Needless to say, my host’s reassurances didn’t make me feel any less guilty, but they didn’t stop me from drinking my tea, either. Alas, I couldn’t indulge myself for very long, even with her wholehearted approval, for this was one of my three-deadline weeks. On Monday I wrote a four-thousand-word essay on John Hammond for Commentary. On Tuesday I returned to New York, writing my drama column for Friday’s Wall Street Journal on the train from Hartford to Penn Station. Yesterday I wrote my “Sightings” column for the Saturday Journal. All this was a bit much for a middle-aged man with a bad cold, but I had to grin and bear it, so I did. As James Burnham liked to say, if there’s no alternative, there’s no problem.
I spent Wednesday evening slumped on the couch, swilling tea and watching Howard Hawks’ Hatari! It’s not one of the master’s best movies: the plot is all but nonexistent, and the way Hawks handles his female characters tips over into full-fledged self-parody. One of them is named Brandy, the other Dallas, which tells you just about everything you need to know. Be that as it may, Hatari! turned out to be well suited to my modest aesthetic demands, for it jogs along amusingly for two and a half hours, the Tanganyikan scenery is soothing to the eye, and Henry Mancini’s score, which makes extensive and imaginative use of African percussion, is great fun. (This is the film for which “Baby Elephant Walk” was written.) No sooner had I shipped “Sightings” off to the Journal than I sent out for a pizza, turned on the TV, and left the rest to John Wayne. Thanks, Duke!

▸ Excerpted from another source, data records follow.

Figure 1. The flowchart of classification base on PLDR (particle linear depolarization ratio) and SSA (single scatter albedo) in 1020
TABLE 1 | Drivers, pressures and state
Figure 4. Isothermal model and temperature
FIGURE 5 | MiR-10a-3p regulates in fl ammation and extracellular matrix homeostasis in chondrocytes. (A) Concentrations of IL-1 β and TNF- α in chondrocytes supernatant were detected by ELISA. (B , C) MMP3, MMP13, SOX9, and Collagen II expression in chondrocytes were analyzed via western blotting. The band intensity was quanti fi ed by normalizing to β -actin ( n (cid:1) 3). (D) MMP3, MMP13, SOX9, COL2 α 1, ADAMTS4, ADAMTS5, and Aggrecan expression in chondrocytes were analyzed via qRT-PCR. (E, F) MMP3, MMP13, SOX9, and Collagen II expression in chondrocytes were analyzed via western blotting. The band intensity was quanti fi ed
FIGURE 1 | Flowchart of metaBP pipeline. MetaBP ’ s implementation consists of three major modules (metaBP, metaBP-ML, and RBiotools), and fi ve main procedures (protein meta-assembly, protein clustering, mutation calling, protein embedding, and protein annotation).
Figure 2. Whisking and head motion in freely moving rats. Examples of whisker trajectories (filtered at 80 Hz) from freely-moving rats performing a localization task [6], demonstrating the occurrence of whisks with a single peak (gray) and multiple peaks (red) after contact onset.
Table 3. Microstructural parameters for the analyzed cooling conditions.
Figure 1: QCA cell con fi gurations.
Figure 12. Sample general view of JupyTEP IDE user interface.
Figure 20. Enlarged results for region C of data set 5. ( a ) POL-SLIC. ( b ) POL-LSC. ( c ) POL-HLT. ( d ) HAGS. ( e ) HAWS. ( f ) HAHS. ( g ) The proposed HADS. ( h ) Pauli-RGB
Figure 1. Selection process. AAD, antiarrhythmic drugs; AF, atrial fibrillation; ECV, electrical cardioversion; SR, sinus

I don’t have to go anywhere or do anything today, and I’m not gonna. Friday, alas, is different: I’ll be catching a train to Washington, D.C., first thing in the morning, picking up a Zipcar at Union Station, and driving from there to Staunton, Virginia, where I’ll spend a day and a half watching Shenandoah Shakespeare perform Othello, As You Like It, and Macbeth. On Sunday I return to Washington (stopping along the way at the Pope-Leighey House) to see the Shakespeare Theatre Company‘s new production of Ibsen’s An Enemy of the People. I’ll be back in New York on Monday night.
That, if I may say so, is one damn long weekend, so if you don’t hear from me between tomorrow and next Wednesday, do not adjust your set. I know, I know, it’s only a cold, but in the immortal words of Lili von Shtupp, I’m not a wabbit–I need some west!